** Data supplied follows **
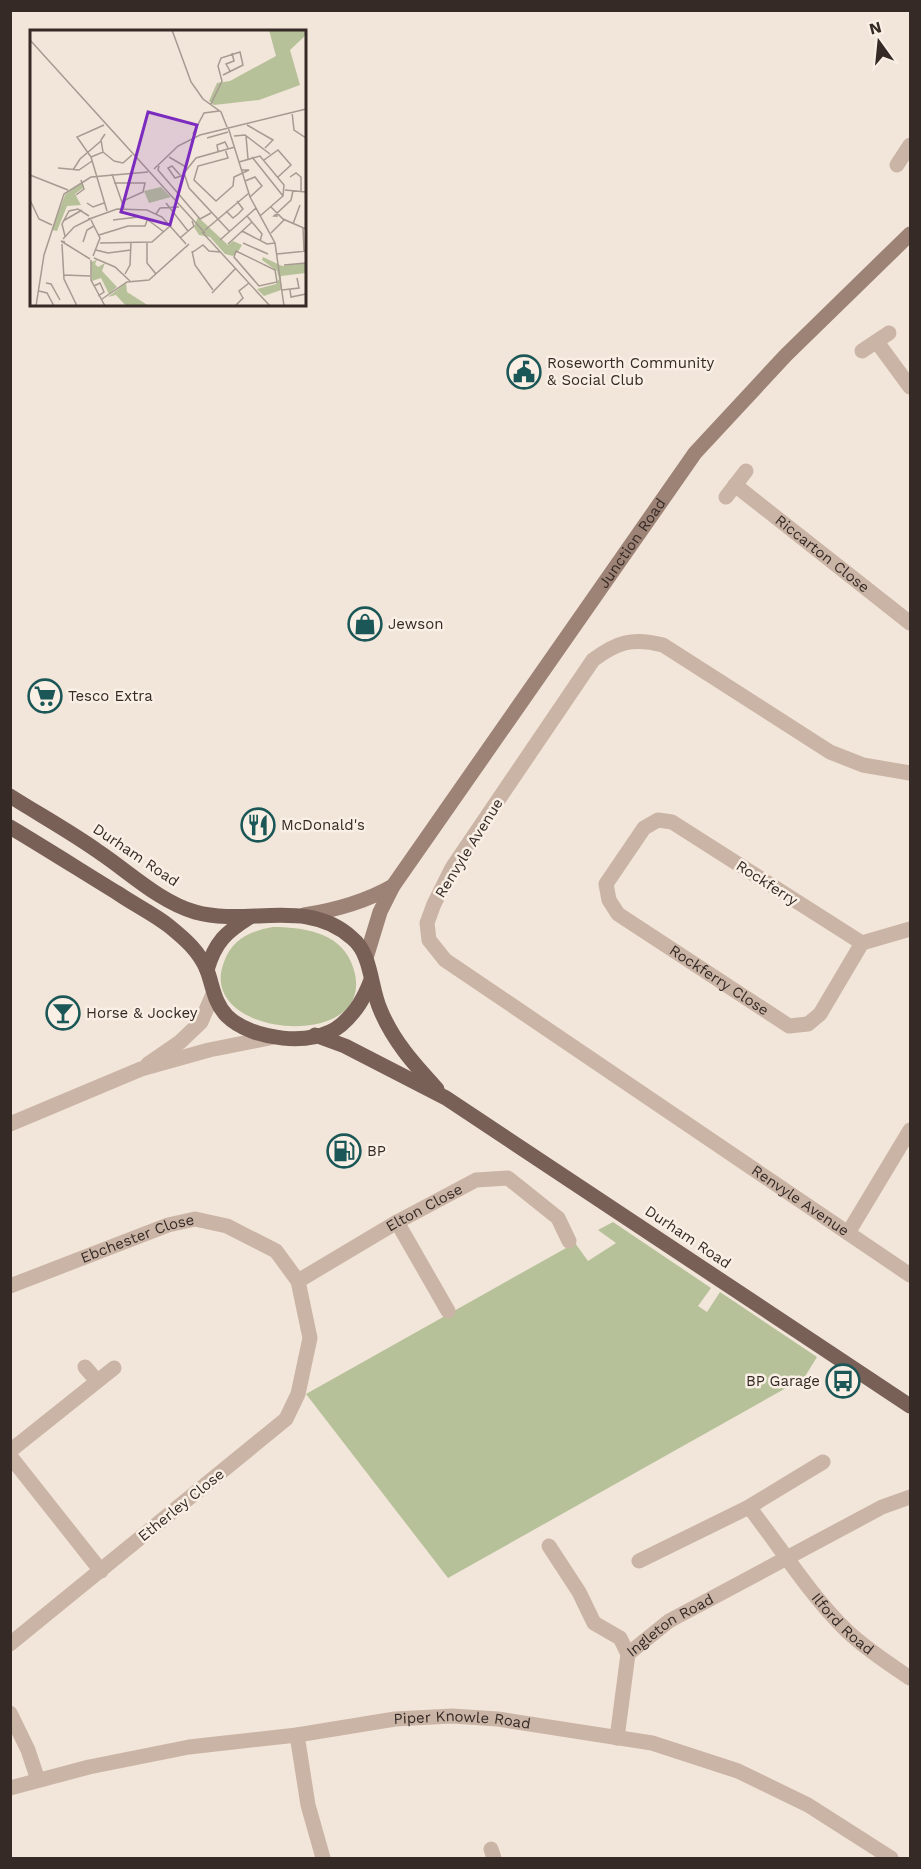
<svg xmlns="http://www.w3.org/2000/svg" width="921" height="1869" font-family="'Work Sans',sans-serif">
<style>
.green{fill:#b6c199}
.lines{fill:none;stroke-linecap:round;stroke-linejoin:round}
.minor{stroke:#cab4a5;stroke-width:15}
.tertiary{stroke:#cab4a5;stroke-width:15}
.secondary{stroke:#9d8276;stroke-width:15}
.primary{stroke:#786057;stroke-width:15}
.labels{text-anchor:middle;stroke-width:5;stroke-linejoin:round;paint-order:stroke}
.poi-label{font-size:15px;fill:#352a26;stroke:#f9efe5;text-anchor:start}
.street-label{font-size:15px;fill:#352a26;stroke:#f9efe5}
.inset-road{fill:none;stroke:#a69a91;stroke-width:1.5}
.view{fill:#7b2cbf;fill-opacity:0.15;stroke:#7b2cbf;stroke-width:3}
.inset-edge{fill:none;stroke:#352a26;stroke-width:3}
</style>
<rect width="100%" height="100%" fill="#f2e5d9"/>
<g class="green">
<path d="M273 927C301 927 339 932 351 962 390 1054 193 1041 224 962 232 939 250 931 273 927Z"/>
<path d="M613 1222 711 1288 698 1306 707 1312 720 1292 817 1357 804 1378 448 1578 306 1394 575 1243 588 1261 616 1243 598 1230Z"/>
</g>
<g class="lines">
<g class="minor">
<path d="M897 165 910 145"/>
<path d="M877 342 910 387"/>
<path d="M862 351 889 333"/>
<path id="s1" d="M735 485 910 623"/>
<path d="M726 497 746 471"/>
<path id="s2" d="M910 773 863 765 830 752 663 645C633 637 617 642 593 660L452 868 434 904 427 923 429 940 445 960 910 1275"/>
<path id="s3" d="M862 943 672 822 658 820 644 828 606 884 609 900 618 914 789 1026 808 1024 820 1014 862 943 910 929"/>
<path d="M397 1222 448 1311"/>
<path d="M848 1233 910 1130"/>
<path id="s4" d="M298 1281 397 1222 476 1180 508 1178 558 1218 569 1241"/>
<path id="s5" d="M10 1286 168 1225 195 1219 227 1226 276 1251 298 1281 310 1338 298 1394 286 1419 10 1644"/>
<path d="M85 1367 97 1381"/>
<path d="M10 1451 114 1368"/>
<path d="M10 1456 101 1571"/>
<path id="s6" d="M749 1507C781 1548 810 1595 847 1631 866 1649 889 1664 910 1678"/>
<path d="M549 1546 579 1592 594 1623 620 1638 628 1654"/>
<path d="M639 1561 749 1507 823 1462"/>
<path d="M10 1713 28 1750 38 1780"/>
<path d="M297 1735 308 1805 323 1858"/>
<path id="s7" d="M617 1738 628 1654 669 1621 882 1507 910 1497"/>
<path id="s8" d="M10 1788 89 1767 189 1747 297 1735 395 1719 452 1716 498 1719 652 1743 738 1771 808 1805 891 1858"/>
<path d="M491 1849 494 1858"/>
</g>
<g class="tertiary">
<path d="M148 1064 180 1042 201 1022 213 994"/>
<path d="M10 1124 141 1069 209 1050 274 1037"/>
</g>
<g class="secondary">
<path d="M304 915C336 910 365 902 393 886"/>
<path id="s9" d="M366 958 380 912 393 886 695 453 786 355 910 234"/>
</g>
<g class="primary">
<path d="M10 796C40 815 71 832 99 852 129 872 160 902 195 912 248 927 307 897 352 938 372 954 370 986 380 1009 393 1041 414 1064 437 1089"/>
<path d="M10 827C47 849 83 872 119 894 135 905 154 914 169 926 185 939 199 951 207 970 213 986 214 1003 227 1016 251 1040 314 1048 341 1025 357 1011 364 998 371 980"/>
<path d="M207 970C215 942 226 932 250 917"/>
<path d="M315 1035 345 1046 446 1098 910 1406"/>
</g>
</g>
<defs>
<symbol id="civic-ring" viewBox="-11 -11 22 22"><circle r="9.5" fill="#f9efe5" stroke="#1b5757" stroke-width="1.5"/><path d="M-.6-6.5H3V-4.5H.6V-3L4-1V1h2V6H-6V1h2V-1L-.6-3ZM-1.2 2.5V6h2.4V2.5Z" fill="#1b5757"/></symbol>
<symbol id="shop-ring" viewBox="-11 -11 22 22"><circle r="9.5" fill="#f9efe5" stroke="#1b5757" stroke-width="1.5"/><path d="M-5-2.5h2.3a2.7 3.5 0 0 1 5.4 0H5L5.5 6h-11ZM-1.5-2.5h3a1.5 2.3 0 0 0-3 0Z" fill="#1b5757"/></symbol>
<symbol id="supermarket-ring" viewBox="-11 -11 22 22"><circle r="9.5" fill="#f9efe5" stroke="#1b5757" stroke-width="1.5"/><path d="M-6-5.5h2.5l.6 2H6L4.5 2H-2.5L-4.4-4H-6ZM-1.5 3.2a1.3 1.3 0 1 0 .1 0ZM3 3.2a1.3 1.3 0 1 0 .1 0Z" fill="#1b5757"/></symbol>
<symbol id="restaurant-ring" viewBox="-11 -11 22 22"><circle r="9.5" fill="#f9efe5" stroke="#1b5757" stroke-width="1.5"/><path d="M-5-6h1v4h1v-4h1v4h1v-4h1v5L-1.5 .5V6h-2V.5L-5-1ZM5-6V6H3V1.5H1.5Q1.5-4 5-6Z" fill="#1b5757"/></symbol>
<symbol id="bar-ring" viewBox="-11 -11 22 22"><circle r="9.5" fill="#f9efe5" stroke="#1b5757" stroke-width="1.5"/><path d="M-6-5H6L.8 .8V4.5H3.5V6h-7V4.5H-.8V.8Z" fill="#1b5757"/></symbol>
<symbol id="fuel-ring" viewBox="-11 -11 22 22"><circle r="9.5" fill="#f9efe5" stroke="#1b5757" stroke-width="1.5"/><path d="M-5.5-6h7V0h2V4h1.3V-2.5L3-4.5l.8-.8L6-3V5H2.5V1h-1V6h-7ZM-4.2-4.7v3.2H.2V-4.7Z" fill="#1b5757"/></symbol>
<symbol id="bus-ring" viewBox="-11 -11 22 22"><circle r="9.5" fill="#f9efe5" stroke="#1b5757" stroke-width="1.5"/><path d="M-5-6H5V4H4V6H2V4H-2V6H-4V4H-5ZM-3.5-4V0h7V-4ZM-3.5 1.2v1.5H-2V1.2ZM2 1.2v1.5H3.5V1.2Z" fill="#1b5757"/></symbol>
</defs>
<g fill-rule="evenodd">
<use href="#civic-ring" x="505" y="353" width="38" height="38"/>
<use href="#shop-ring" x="346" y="605" width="38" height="38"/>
<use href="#supermarket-ring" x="26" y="677" width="38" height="38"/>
<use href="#restaurant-ring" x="239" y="806" width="38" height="38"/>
<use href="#bar-ring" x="44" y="994" width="38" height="38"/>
<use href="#fuel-ring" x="325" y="1132" width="38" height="38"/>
<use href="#bus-ring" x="824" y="1362" width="38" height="38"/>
</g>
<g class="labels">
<g class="poi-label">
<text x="547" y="368">Roseworth Community<tspan x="547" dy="17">&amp; Social Club</tspan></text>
<text x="388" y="629">Jewson</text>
<text x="68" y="701">Tesco Extra</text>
<text x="281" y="830">McDonald's</text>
<text x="86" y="1018">Horse &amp; Jockey</text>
<text x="367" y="1156">BP</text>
<text x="820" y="1386" text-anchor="end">BP Garage</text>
</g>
<g class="street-label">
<text dy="5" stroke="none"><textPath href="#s9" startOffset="495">Junction Road</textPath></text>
<text dy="5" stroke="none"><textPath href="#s1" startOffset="111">Riccarton Close</textPath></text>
<text transform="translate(469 848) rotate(-58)" y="5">Renvyle Avenue</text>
<text transform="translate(136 855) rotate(34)" y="5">Durham Road</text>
<text transform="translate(767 883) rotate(33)" y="5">Rockferry</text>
<text dy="5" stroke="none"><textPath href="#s3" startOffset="477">Rockferry Close</textPath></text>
<text dy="5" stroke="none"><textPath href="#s2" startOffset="1140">Renvyle Avenue</textPath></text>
<text dy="5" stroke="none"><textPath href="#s4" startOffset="146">Elton Close</textPath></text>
<text transform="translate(688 1237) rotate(34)" y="5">Durham Road</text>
<text dy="5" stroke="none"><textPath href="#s5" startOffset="136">Ebchester Close</textPath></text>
<text transform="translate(181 1505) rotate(-39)" y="5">Etherley Close</text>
<text dy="5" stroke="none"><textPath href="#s6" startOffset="150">Ilford Road</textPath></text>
<text dy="5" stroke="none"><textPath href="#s7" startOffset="136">Ingleton Road</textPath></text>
<text dy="5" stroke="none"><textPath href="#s8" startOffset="459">Piper Knowle Road</textPath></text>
</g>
</g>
<g transform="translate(30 30)">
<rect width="276" height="276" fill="#f2e5d9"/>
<path d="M239 0H276V5L260 20 270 55 229 70 184 75 179 71 187 53 200 51 246 26ZM52 152 53 158 45 164 51 175 37 176 27 201 22 200 35 165ZM131 157 141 167 119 173 114 161ZM168 187 198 215 203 211 212 215 209 220 203 226 195 224 180 207 169 205 164 197ZM233 227 252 236 276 233V243L251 246V260L234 266 227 259 246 254 249 249 247 241 232 230ZM67 230 65 234 68 237 75 233 72 241 87 257 79 264 71 248 62 251 61 232ZM96 253 97 262 119 276H96L86 265 78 267Z" fill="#b6c199"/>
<path class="inset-road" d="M142 0 161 52 173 69 191 82 197 97M0 10 175 203M200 41 196 34 204 31 202 23M181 74 192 51 188 36 191 28 210 22 213 35 193 45M262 82 264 100 276 108M74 95 47 107 61 127 77 181M217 95 243 110 235 118M198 97 220 167 245 213 254 276M163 104 174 83 189 81M204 106 215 105 240 124M216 106 218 129M177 108 198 102M195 119 198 128 168 136 164 150 186 171 203 156 204 147 219 140H211M188 121 187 115 195 112 198 118M73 122 71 110 75 104M61 127 73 122 84 131M139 127 156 137M222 127 253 166M234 130 248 120 261 135 248 147M84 131 93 133 102 125M209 132 230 126 254 155 253 166 230 186M129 136 128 140 170 189 181 183M28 138 49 140 62 131M124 139 148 116 170 105 276 79M43 140 50 129 71 111M82 144 94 178M0 145 38 160M150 145 142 136 138 138 145 148 154 145M260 147 266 143 271 147V161M215 151 225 147 232 156 220 167M84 153H115L113 162 93 171M255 160 276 162M46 165 54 159 51 150M0 170 9 189 22 195M57 173 63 177 74 173M136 173 158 201M241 177 253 189 276 199M196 181 203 188 208 184 213 179 207 171M126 184 130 178 149 177M217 186 232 204 230 211M248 186H244L261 170 263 161M62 188 87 179 117 180 132 187 156 214M61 190 70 208 63 226M83 190 108 187M118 190 134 202M33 191 52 180M263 194 270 175M273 198 274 221M175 200 219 163M212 201 237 214 245 213M172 202 240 276M200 202 159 158 154 143 166 128 205 117M241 203 254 190M69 205 98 196H115L118 188M35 206 32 194 39 181 48 179 59 186M150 208 164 196 162 191M33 209 44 197 62 188 58 189M190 210 226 178M35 212 31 211 60 229M53 212 57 200 64 196M117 212V233L126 244M70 213 122 212 140 196M213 213 238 224M32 214 34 249 47 276M198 214 222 192M66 220 78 223 101 220M162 221 165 235 183 260M206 221 245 240 247 252 229 256 204 227ZM163 222 173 215 179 221 190 222M247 224 276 221M64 228 85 237 100 251M61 230V250L75 276M254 235 276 233M95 244 100 235 101 212M34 245 60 246M16 253 21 254 30 270M64 256 70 253 74 262 68 266M252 260 269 258 267 248M260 260 261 267 276 264M9 261 17 263 24 276M182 263 205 239M72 269 97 252 119 250 159 214 156 217M206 275 213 268 209 261 219 253M6 276 14 225 34 164 61 147 118 142"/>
<path class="view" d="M118 82 167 95 140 195 91 182Z"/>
<rect width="276" height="276" class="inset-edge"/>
</g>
<rect width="921" height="1869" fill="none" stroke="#352a26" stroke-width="24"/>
<g transform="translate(879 42) rotate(345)" stroke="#f9efe5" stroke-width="4.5" paint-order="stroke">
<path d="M0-4.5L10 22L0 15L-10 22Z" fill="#352a26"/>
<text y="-9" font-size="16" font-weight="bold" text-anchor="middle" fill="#352a26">N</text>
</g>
</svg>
** End of Data supplied **
→ **Work instruction**:
Scan the entries above for the word "lines", then copy every line in which it occurs.

→ **Answer area**:
.lines{fill:none;stroke-linecap:round;stroke-linejoin:round}
<g class="lines">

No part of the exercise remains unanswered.